More than Just the Easter Bunny
I don’t know about you, but I want my children to grow up knowing the true reason for the Seasons. Don’t get me wrong, I LOVE surprising my children with special goodies on Christmas and Easter morning, but I also try to incorporate the faith and what the season is all about in whatever ways I can. This is especially important with Easter, the Feast Day which defines our beliefs as Christians. We are a Resurrection people and Easter isn’t limited to one day or to a bunny who delivers special surprises. So here are some ideas to get you started on your own Easter traditions
Easter Activities for Holy Week & the Triduum:
Resurrection Garden – Children are visual learners and I love this hands-on, inexpensive way to help them visualize the Resurrection. We went shopping at Lowes today and purchased our materials for less than $15. My three year old loved doing it and the project sparked all kinds of discussions about Jesus’ death, burial, and Resurrection.
Now there are tons of different ways to do this on Pinterest, but you can see how we chose to do it in the picture. I purchased a terracotta tray to use as our base, although something plastic would have worked fine. I used planting soil we already had to cover our terracotta pot (which became the tomb). Then we planted some desert flowers and shrubs. We collected our rocks from our own flower bed and around the neighborhood. And then finally we made three crosses with toothpicks and a hot glue gun. Come Easter Sunday we’ll roll away the stone and there will be a special surprise for the kids inside.
Washing of the Feet Ceremony (Holy Thursday) – Children, especially toddlers, are experiential learners. The Holy Thursday liturgy at our parish doesn’t even begin until 7:00 p.m., which is a bit late for my kiddos. So instead, we’ll read about and discuss the last supper and then we’ll have a family washing of the feet ceremony to help them visualize/experience what Jesus did for his disciples. I’m sure it will get a bit messy, which is why I plan to do that part of our evening in the master bedroom.
Veneration of the Cross (Good Friday) – Using our Resurrection Garden, various library books, our children’s Bible, and other resources we will discuss Jesus’ ultimate sacrifice on Good Friday. Then, we’ll have our own veneration of the cross service where we each reverently kiss Jesus’ wounds on the crucifix, place the Cross in a prominent place within the house, and then pray together as a family.
A Family Decade of the Rosary (Sorrowful Mysteries) – Recently, we’ve been praying a decade of the Rosary with our children at night before bedtime. I can’t tell you what a blessing this has been for our family. Little man (22 months) goes a little crazy, but my sweet Anne eagerly gets the rosaries for us and then sits between her Mommy and Daddy praying the prayers with us. Since we’re in Lent, we’ve meditated on one of the Sorrowful mysteries each night. We also always begin with prayer intentions, making our prayer time even more intentional.

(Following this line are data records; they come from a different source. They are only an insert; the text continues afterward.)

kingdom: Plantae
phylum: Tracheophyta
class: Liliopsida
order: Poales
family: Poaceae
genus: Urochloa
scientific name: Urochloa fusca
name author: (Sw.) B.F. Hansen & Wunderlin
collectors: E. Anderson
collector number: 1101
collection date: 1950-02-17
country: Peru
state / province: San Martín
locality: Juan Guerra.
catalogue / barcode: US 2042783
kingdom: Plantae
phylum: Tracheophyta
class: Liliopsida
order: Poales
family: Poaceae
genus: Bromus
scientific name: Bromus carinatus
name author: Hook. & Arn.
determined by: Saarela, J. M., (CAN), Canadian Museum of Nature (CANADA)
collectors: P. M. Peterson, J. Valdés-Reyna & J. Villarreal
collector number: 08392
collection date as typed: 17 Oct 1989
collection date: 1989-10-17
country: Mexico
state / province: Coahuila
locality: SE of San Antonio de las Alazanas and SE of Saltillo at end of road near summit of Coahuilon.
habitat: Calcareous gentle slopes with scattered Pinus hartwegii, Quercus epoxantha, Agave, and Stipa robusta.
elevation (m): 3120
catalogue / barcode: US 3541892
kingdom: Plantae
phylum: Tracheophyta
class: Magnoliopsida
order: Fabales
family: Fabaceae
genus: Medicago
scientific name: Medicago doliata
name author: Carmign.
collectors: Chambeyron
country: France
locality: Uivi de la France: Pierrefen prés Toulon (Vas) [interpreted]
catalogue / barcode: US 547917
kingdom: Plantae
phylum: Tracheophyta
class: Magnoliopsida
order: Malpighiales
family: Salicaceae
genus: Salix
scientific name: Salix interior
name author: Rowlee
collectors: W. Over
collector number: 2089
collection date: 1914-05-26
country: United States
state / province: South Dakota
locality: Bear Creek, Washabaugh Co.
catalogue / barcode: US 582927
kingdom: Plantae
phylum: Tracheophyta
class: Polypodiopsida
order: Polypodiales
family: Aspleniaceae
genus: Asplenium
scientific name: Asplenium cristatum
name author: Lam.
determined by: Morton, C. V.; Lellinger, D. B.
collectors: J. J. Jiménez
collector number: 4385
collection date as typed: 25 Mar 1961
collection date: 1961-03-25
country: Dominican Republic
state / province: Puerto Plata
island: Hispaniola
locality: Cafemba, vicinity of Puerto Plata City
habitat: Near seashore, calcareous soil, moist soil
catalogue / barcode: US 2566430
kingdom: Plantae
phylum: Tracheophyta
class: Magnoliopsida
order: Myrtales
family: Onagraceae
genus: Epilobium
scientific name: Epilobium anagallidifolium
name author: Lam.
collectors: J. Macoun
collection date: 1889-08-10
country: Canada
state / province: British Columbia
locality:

Easter Carnation Experiment (Good Friday) – another great way to help the kids visualize how Jesus washed away our sins through his own sacrifice is through this neat little experiment. Basically, you purchase a white carnation and soak it in water that has been dyed red (representing the blood). Watch you kids’ amazement as the flower soaks up the dye and turns read. For more details on this check out this Teaching Children About the Atonement post.
Easter Sunday and Beyond:
Easter isn’t limited to one day. We get to celebrate the joy of the Resurrection for forty days leading up to Christ’s Ascension and Pentecost Sunday. Here are some great games, ideas, and activities to keep the Easter spirit alive in your house over the upcoming weeks.
Easter Bingo – This variation of bingo is a fun game that your little ones will enjoy. As various symbols are called, use that as an opportunity for a brief discussion on Easter itself. To get your free download visit Rachel Wojo’s blog http://rachelwojo.com/easter-bingo/
This ABC fill in the blank is well suited for older kids. This would be a great resource for a middle school or Sunday school teacher or just an activity to do at home.
I LOVE this Resurrection Set from the Catholic Icing. Made from leftover toilet paper rolls, it’s another great way to help kids visualize the scene of the Resurrection. I know my three-year-old will love making and playing with these.
For older kids, these Easter Pop-Up Scenes are an older version of the Resurrection set. I know my middle school students would have loved making something like this and again it’s a great way to help them visualize the Scriptural scenes. On the website, you’ll find templates for Palm Sunday, The Resurrection, The Road to Emmaus, and the Miraculous Catch.
Wee Little Miracles has a great idea of creating an Easter Story Wreath. All you need to make the craft are scissors, paper, a printer, cardstock or cardboard for your wreath base, and some glue. Simple and fun for your little ones.